*CONSIGNES DE L'EXERCICE:*
A - Répondez brièvement aux questions suivantes à l'aide de l'extrait de page.
(i) Devant le tribunal de quel État américain Trafigura comparaît-elle ?
(ii) Combien de firmes suisses avaient été accusées de détournement de brut irakien ?
(iii) Qui a dirigé la Commission d'enquête indépendante sur le programme « pétrole contre nourriture » ?
B - Indiquez si chaque affirmation concorde avec l'extrait de page en répondant par oui ou non, puis citez les mots de l'extrait qui tranchent.
(i) Les ventes frauduleuses de Trafigura ont eu lieu à trois reprises en 2001.
(ii) Trafigura est une compagnie basée à Lucerne.
(iii) Glencore a été fondé par Marc Rich.

*EXTRAIT DE PAGE:*
MONDE
"Pétrole contre nourriture": une firme suisse plaide coupable
(27/05/2006) Devant un tribunal du Texas, Trafigura a reconnu jeudi avoir violé la loi fédérale américaine et l'embargo des Nations unies dans le cadre du programme "pétrole contre nourriture". Le trader basé à Lucerne payera une amende de 20 millions de dollars

Gilles Labarthe / DATAS

Il y a eu des ventes de brut irakien effectuées dans les règles, c'est-à-dire dans le cadre du programme "pétrole contre nourriture" fixé dès 1991 par les Nations unies après la guerre du Golfe. En marge, il y a eu les autres. Actuellement en comparution devant un tribunal du Texas, la compagnie suisse Trafigura - l'un des plus importants traders de pétrole du monde - a reconnu jeudi avoir violé la loi fédérale américaine et l'embargo onusien imposé sur l'ancien gouvernement de Saddam Hussein. C'est une enquête menée par l' U.S. Immigration and Customs Enforcement qui a révélé que sur certaines transactions menées par Trafigura après 1991, les bénéfices retirés de la vente de pétrole allaient non pas au programme d'aide humanitaire de l'ONU destiné au peuple irakien, mais bien dans des caisses privées. Des responsables de la compagnie basée à Lucerne viennent de l'admettre: Trafigura a induit en erreur ses partenaires étasuniens du secteur de l'énergie en prétendant que plus de 500'000 barils de brut importés d'Irak avaient été obtenus en accord avec le programme "pétrole contre nourriture", informe une dépêche d'Associated press. Les ventes frauduleuses ont eu lieu à deux reprises en 2001, à côté d'autres livraisons de brut plus importantes qui faisaient partie du programme onusien. La compagnie, créée par des anciens de Glencore, les Français Claude Dauphin et Alain de Turckeim, a plaidé coupable cette semaine et accepté de payer deux fois 9,9 millions de dollars, la première tranche correspondant aux profits retirés de ces ventes, la seconde à titre de pénalité. La Suisse se retrouve à nouveau pointée du doigt par la presse économique anglo-saxonne dans cette affaire: pas moins de onze firmes suisses avaient été accusées de détournement de brut irakien. Basée à Zoug, le trader Glencore, fondé par l'homme d'affaires d'origine américaine Marc Rich, avait finalement accepté de rembourser 3 millions de dollars, montant de profits réalisés pour une opération de détournement similaire. Toujours en Suisse, et toujours fondée par des anciens de Glencore, la firme Masefield Group a elle aussi été mentionnée. Les opérations de Trafigura ont été détaillés dans le rapport du 27 octobre 2005 de la Commission d'enquête indépendante sur le programme "pétrole contre nourriture", menée par l'ancien directeur de la Federal Reserve, Paul Volcker.

*INFORMATIONS AFFICHÉES:*
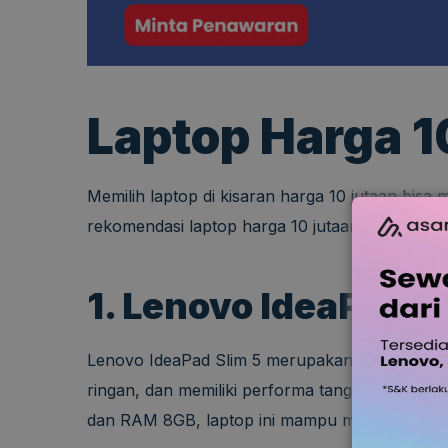
Laptop Harga 1
Memilih laptop di kisaran harga 10 jutaan bisa m
rekomendasi laptop harga 10 jutaan terbaik ya
1. Lenovo IdeaPad S
Lenovo IdeaPad Slim 5 merupakan pilihan ideal
ringan, dan memiliki performa tangguh untuk 
dan RAM 8GB, laptop ini mampu menangani berb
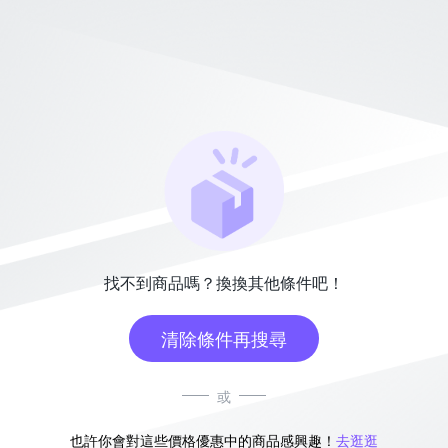
找不到商品嗎？換換其他條件吧！
清除條件再搜尋
或
也許你會對這些價格優惠中的商品感興趣！
去逛逛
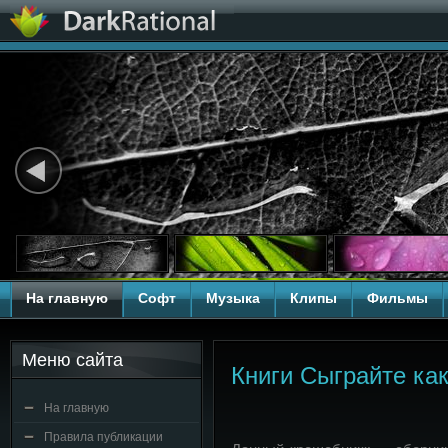
На главную
Софт
Музыка
Клипы
Фильмы
Меню сайта
Книги Сыграйте ка
На главную
Правила публикации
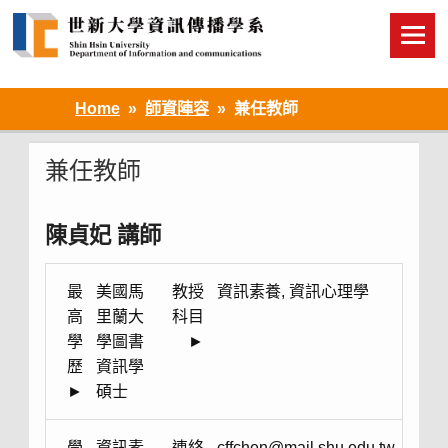
Skip
to
content
Home
師資陣容
兼任教師
兼任教師
陳貞妃 講師
最
美國馬
教授
資訊素養, 資訊心理學
高
里蘭大
科目
學
學圖書
►
歷
資訊學
►
碩士
學
資訊素
連絡
cffchen@mail.shu.edu.tw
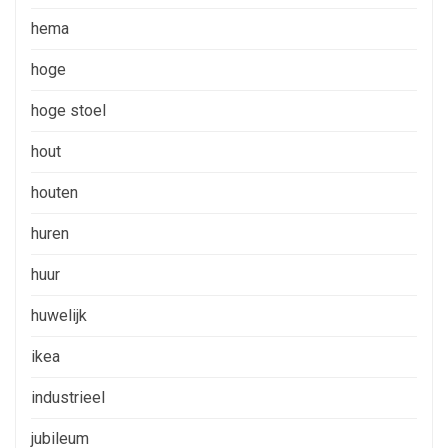
hema
hoge
hoge stoel
hout
houten
huren
huur
huwelijk
ikea
industrieel
jubileum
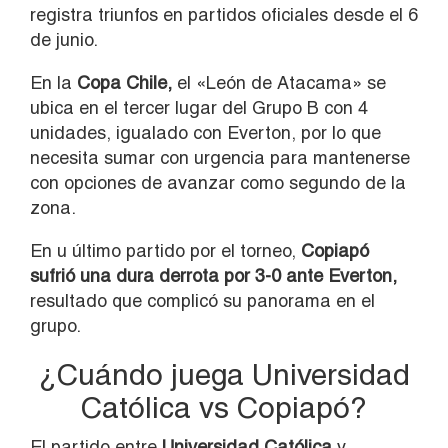
registra triunfos en partidos oficiales desde el 6
de junio.
En la
Copa Chile,
el «León de Atacama» se
ubica en el tercer lugar del Grupo B con 4
unidades, igualado con Everton, por lo que
necesita sumar con urgencia para mantenerse
con opciones de avanzar como segundo de la
zona.
En u último partido por el torneo,
Copiapó
sufrió una dura derrota por 3-0 ante Everton,
resultado que complicó su panorama en el
grupo.
¿Cuándo juega Universidad
Católica vs Copiapó?
El partido entre
Universidad Católica
y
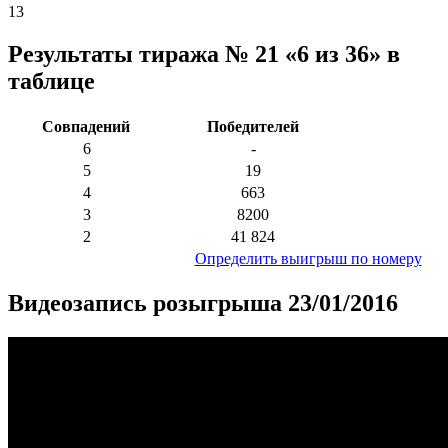
13
Результаты тиража № 21 «6 из 36» в
таблице
Совпадений
Победителей
6
-
5
19
4
663
3
8200
2
41 824
Определить выигрыш по номеру
Видеозапись розыгрыша 23/01/2016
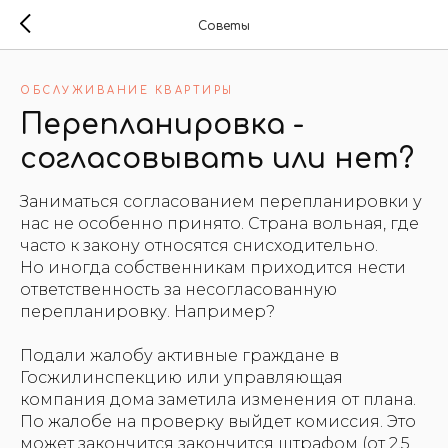
Советы
ОБСЛУЖИВАНИЕ КВАРТИРЫ
Перепланировка -
согласовывать или нет?
Заниматься согласованием перепланировки у
нас не особенно принято. Страна вольная, где
часто к закону относятся снисходительно.
Но иногда собственникам приходится нести
ответственность за несогласованную
перепланировку. Например?
Подали жалобу активные граждане в
Госжилинспекцию или управляющая
компания дома заметила изменения от плана.
По жалобе на проверку выйдет комиссия. Это
может закончится закончится штрафом (от 2,5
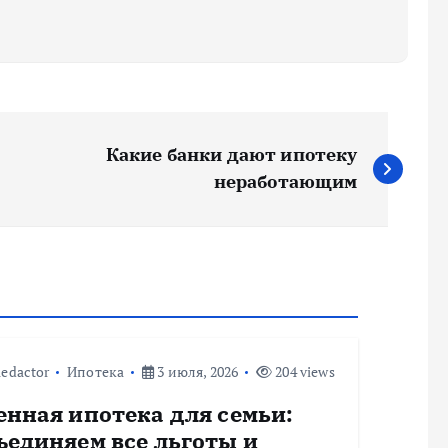
Какие банки дают ипотеку
неработающим
edactor
Ипотека
3 июля, 2026
204 views
енная ипотека для семьи:
ъединяем все льготы и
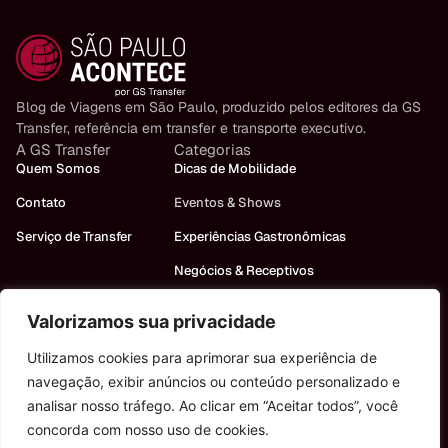
Blog de Viagens em São Paulo, produzido pelos editores da GS
Transfer, referência em transfer e transporte executivo.
A GS Transfer
Categorias
Quem Somos
Dicas de Mobilidade
Contato
Eventos & Shows
Serviço de Transfer
Experiências Gastronômicas
Negócios & Receptivos
Turismo em São Paulo
Valorizamos sua privacidade
Precisa de um carro?
Utilizamos cookies para aprimorar sua experiência de
Fale conosco!
navegação, exibir anúncios ou conteúdo personalizado e
analisar nosso tráfego. Ao clicar em “Aceitar todos”, você
concorda com nosso uso de cookies.
Política de Privacidade
Política de Cookies
Contato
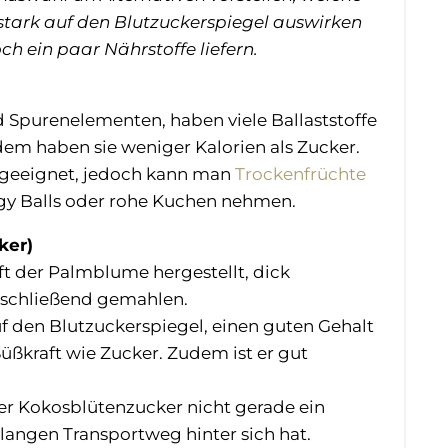
stark auf den Blutzuckerspiegel auswirken
h ein paar Nährstoffe liefern.
nd Spurenelementen, haben viele Ballaststoffe
em haben sie weniger Kalorien als Zucker.
t geeignet, jedoch kann man
Trockenfrüchte
ergy Balls oder rohe Kuchen nehmen.
ker)
t der Palmblume hergestellt, dick
nschließend gemahlen.
uf den Blutzuckerspiegel, einen guten Gehalt
Süßkraft wie Zucker. Zudem ist er gut
er Kokosblütenzucker nicht gerade ein
langen Transportweg hinter sich hat.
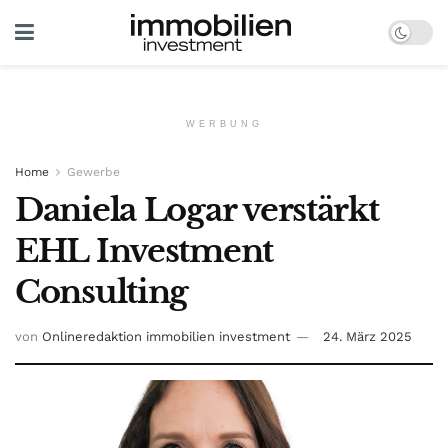
WERBUNG
Home
Gewerbe
Daniela Logar verstärkt
EHL Investment
Consulting
von
Onlineredaktion immobilien investment
24. März 2025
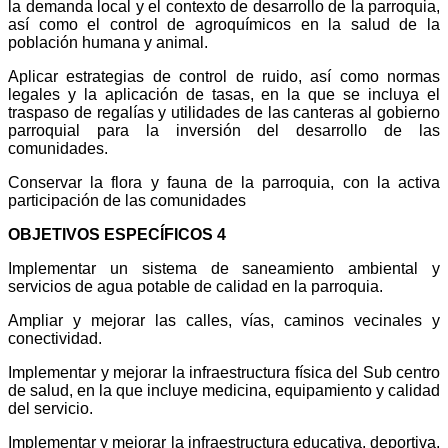
la demanda local y el contexto de desarrollo de la parroquia,
así como el control de agroquímicos en la salud de la
población humana y animal.
Aplicar estrategias de control de ruido, así como normas
legales y la aplicación de tasas, en la que se incluya el
traspaso de regalías y utilidades de las canteras al gobierno
parroquial para la inversión del desarrollo de las
comunidades.
Conservar la flora y fauna de la parroquia, con la activa
participación de las comunidades
OBJETIVOS ESPECÍFICOS 4
Implementar un sistema de saneamiento ambiental y
servicios de agua potable de calidad en la parroquia.
Ampliar y mejorar las calles, vías, caminos vecinales y
conectividad.
Implementar y mejorar la infraestructura física del Sub centro
de salud, en la que incluye medicina, equipamiento y calidad
del servicio.
Implementar y mejorar la infraestructura educativa, deportiva,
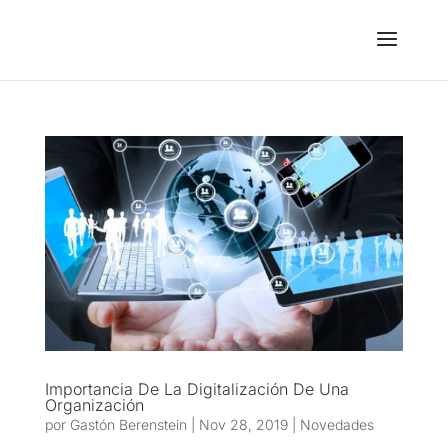
Importancia De La Digitalización De Una
Organización
por
Gastón Berenstein
|
Nov 28, 2019
|
Novedades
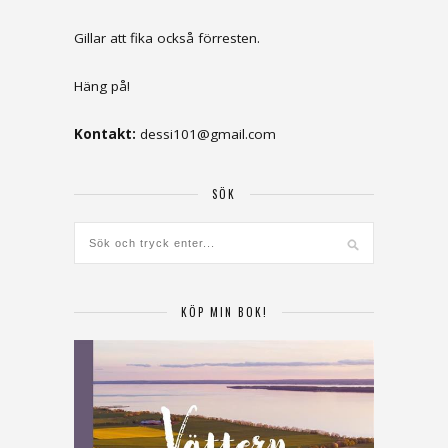
Gillar att fika också förresten.
Häng på!
Kontakt:
dessi101@gmail.com
SÖK
KÖP MIN BOK!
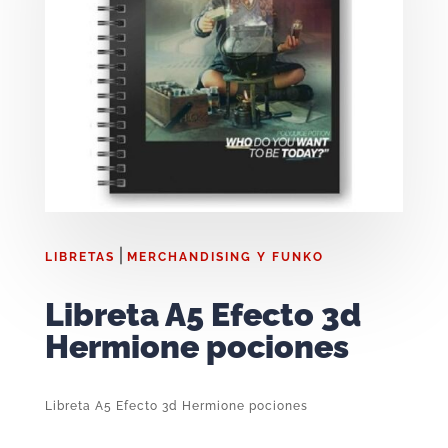
|
LIBRETAS
MERCHANDISING Y FUNKO
Libreta A5 Efecto 3d
Hermione pociones
Libreta A5 Efecto 3d Hermione pociones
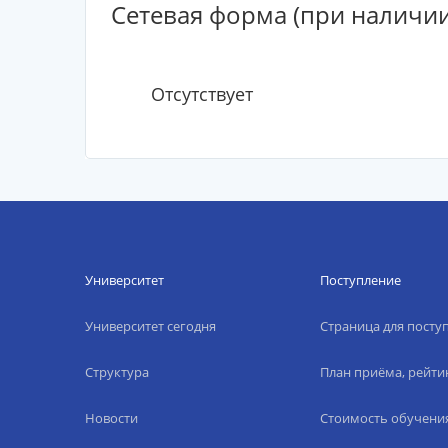
Сетевая форма (при наличии
Отсутствует
Университет
Поступление
Университет сегодня
Страница для пост
Структура
План приёма, рейти
Новости
Стоимость обучени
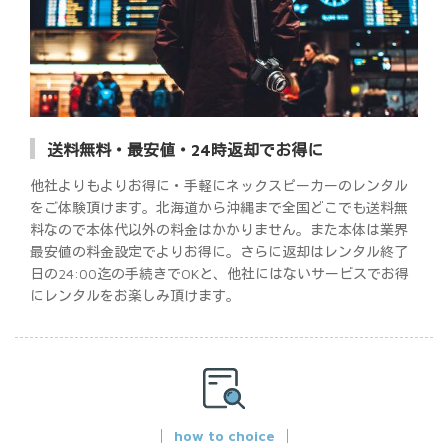
送料無料・最安値・24時返却でお得に
他社よりもよりお得に・手軽にネックスピーカーのレンタル
をご体験頂けます。北海道から沖縄まで全国どこでも送料無
料なので本体代以外の料金はかかりません。また本体は業界
最安値の料金設定でよりお得に。さらに返却はレンタル終了
日の24:00迄の手続きでOKと、他社にはないサービスでお得
にレンタルをお楽しみ頂けます。
how to choice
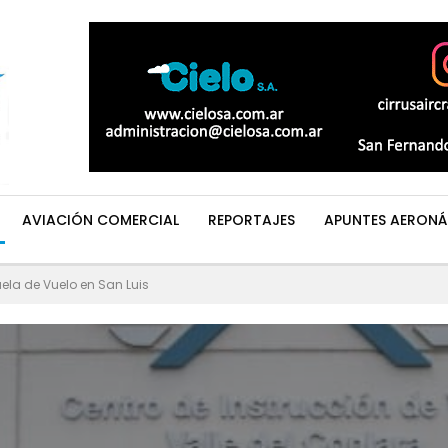
AVIACIÓN COMERCIAL
REPORTAJES
APUNTES AERONÁ
uela de Vuelo en San Luis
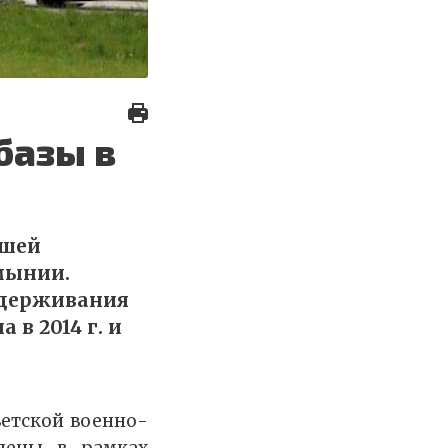
базы в
вшей
мынии.
сдерживания
 в 2014 г. и
ветской военно-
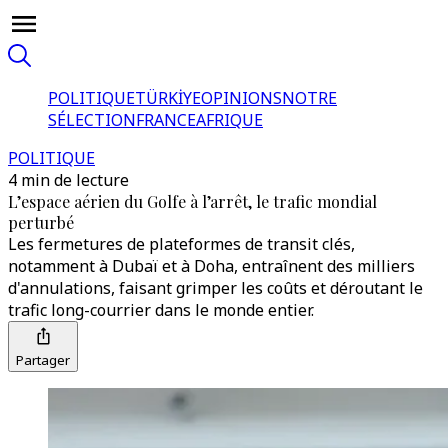
POLITIQUE
TÜRKİYE
OPINIONS
NOTRE
SÉLECTION
FRANCE
AFRIQUE
POLITIQUE
4 min de lecture
L’espace aérien du Golfe à l’arrêt, le trafic mondial
perturbé
Les fermetures de plateformes de transit clés,
notamment à Dubaï et à Doha, entraînent des milliers
d'annulations, faisant grimper les coûts et déroutant le
trafic long-courrier dans le monde entier.
Partager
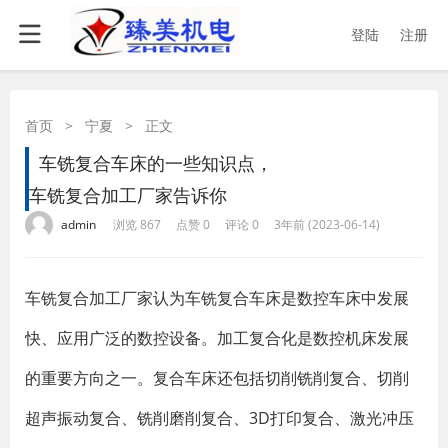
登陆
注册
首页
>
宁夏
>
正文
车铣复合车床的一些知识点，
车铣复合加工厂家告诉你
·
·
·
·
admin
浏览 867
点赞 0
评论 0
3年前 (2023-06-14)
车铣复合加工厂家认为车铣复合车床是数控车床中发展
快、应用广泛的数控设备。加工复合化是数控机床发展
的重要方向之一。复合车床还包括切削铣削复合、切削
超声振动复合、铣削磨削复合、3D打印复合、激光冲压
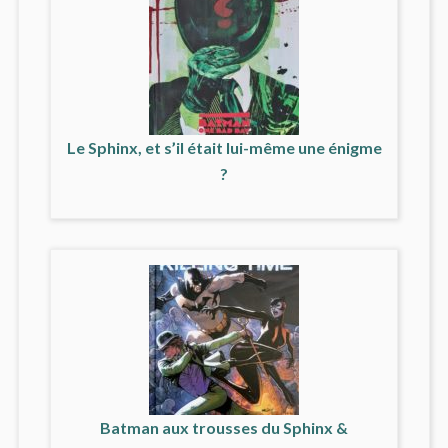
Le Sphinx, et s’il était lui-même une énigme
?
Batman aux trousses du Sphinx &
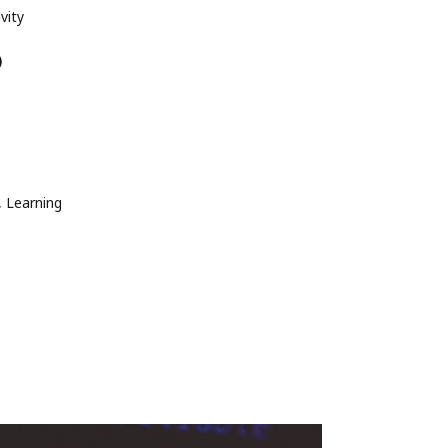
vity
)
n, Learning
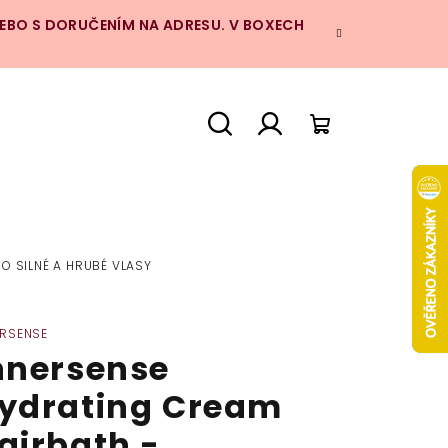
NEBO S DORUČENÍM NA ADRESU. V BOXECH
Hledat
Přihlášení
Nákupní
košík
O SILNÉ A HRUBÉ VLASY
ERSENSE
nnersense
ydrating Cream
airbath -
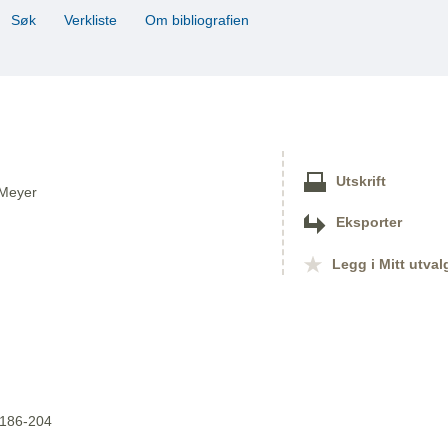
Søk
Verkliste
Om bibliografien
Utskrift
 Meyer
Eksporter
Legg i Mitt utval
. 186-204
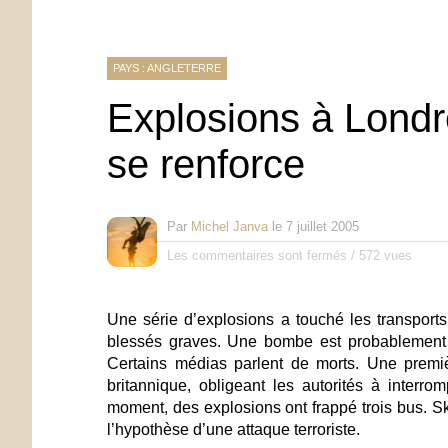
PAYS : ANGLETERRE
Explosions à Londre
se renforce
Par
Michel Janva
le
7 juillet 2005
Les commentaires sont fermés
/
572 vues
Une série d’explosions a touché les transport
blessés graves. Une bombe est probablement à 
Certains médias parlent de morts.
Une premiè
britannique, obligeant les autorités à interro
moment
, des
explosions ont frappé trois bus
. S
l’hypothèse d’une attaque terroriste.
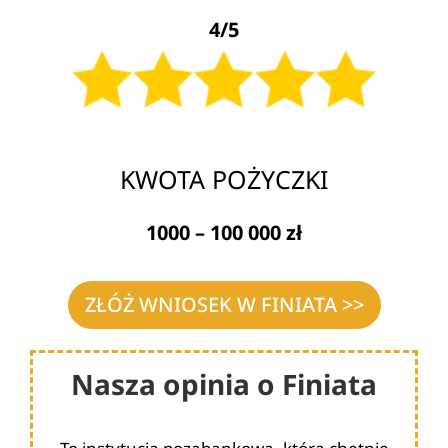
4/5
KWOTA POŻYCZKI
1000 – 100 000 zł
ZŁÓŻ WNIOSEK W FINIATA >>
Nasza opinia o Finiata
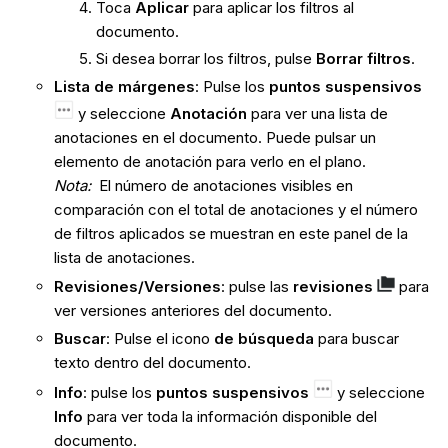
Toca
Aplicar
para aplicar los filtros al
documento.
Si desea borrar los filtros, pulse
Borrar filtros
.
Lista de márgenes
:
Pulse los
puntos suspensivos
y seleccione
Anotación
para ver una lista de
anotaciones en el documento. Puede pulsar un
elemento de anotación para verlo en el plano.
Nota:
El número de anotaciones visibles en
comparación con el total de anotaciones y el número
de filtros aplicados se muestran en este panel de la
lista de anotaciones.
Revisiones/Versiones
: pulse las
revisiones
para
ver versiones anteriores del documento.
Buscar
: Pulse el icono
de búsqueda
para buscar
texto dentro del documento.
Info
: pulse los
puntos suspensivos
y seleccione
Info
para ver toda la información disponible del
documento.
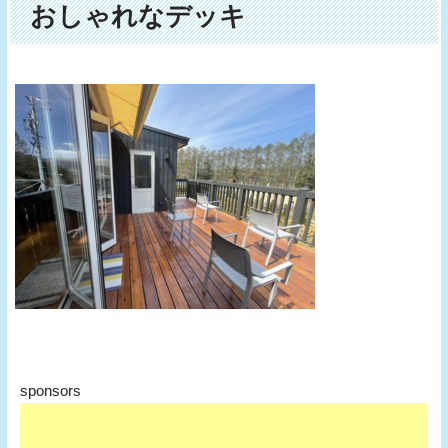
おしゃれなデッキ
sponsors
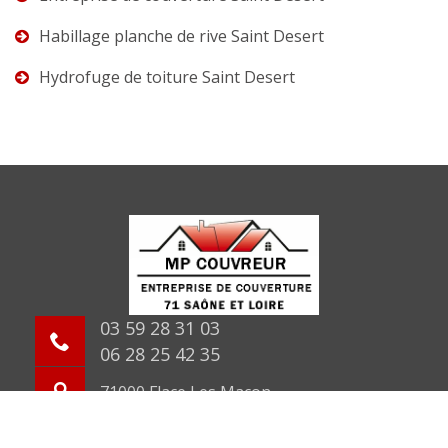
Habillage planche de rive Saint Desert
Hydrofuge de toiture Saint Desert
03 59 28 31 03
06 28 25 42 35
71000 Flace Les Macon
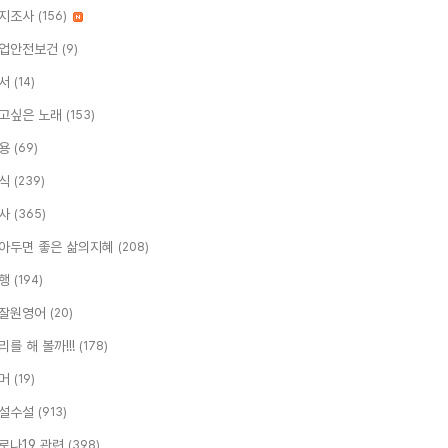
지조사
(156)
업안전보건
(9)
서
(14)
고싶은 노래
(153)
용
(69)
식
(239)
사
(365)
아두면 좋은 삶의지혜
(208)
행
(194)
잘원영어
(20)
리를 해 볼까!!!
(178)
머
(19)
설수설
(913)
로나19 관련
(398)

*CORRIGÉ DE L'EXERCICE:*
A -
(i) Le Texas.
(ii) Onze.
(iii) Paul Volcker, ancien directeur de la Federal Reserve.

B -
(i) Non : « Les ventes frauduleuses ont eu lieu à deux reprises en 2001 ».
(ii) Oui : « la compagnie basée à Lucerne ».
(iii) Oui : « le trader Glencore, fondé par l'homme d'affaires d'origine américaine Marc Rich ».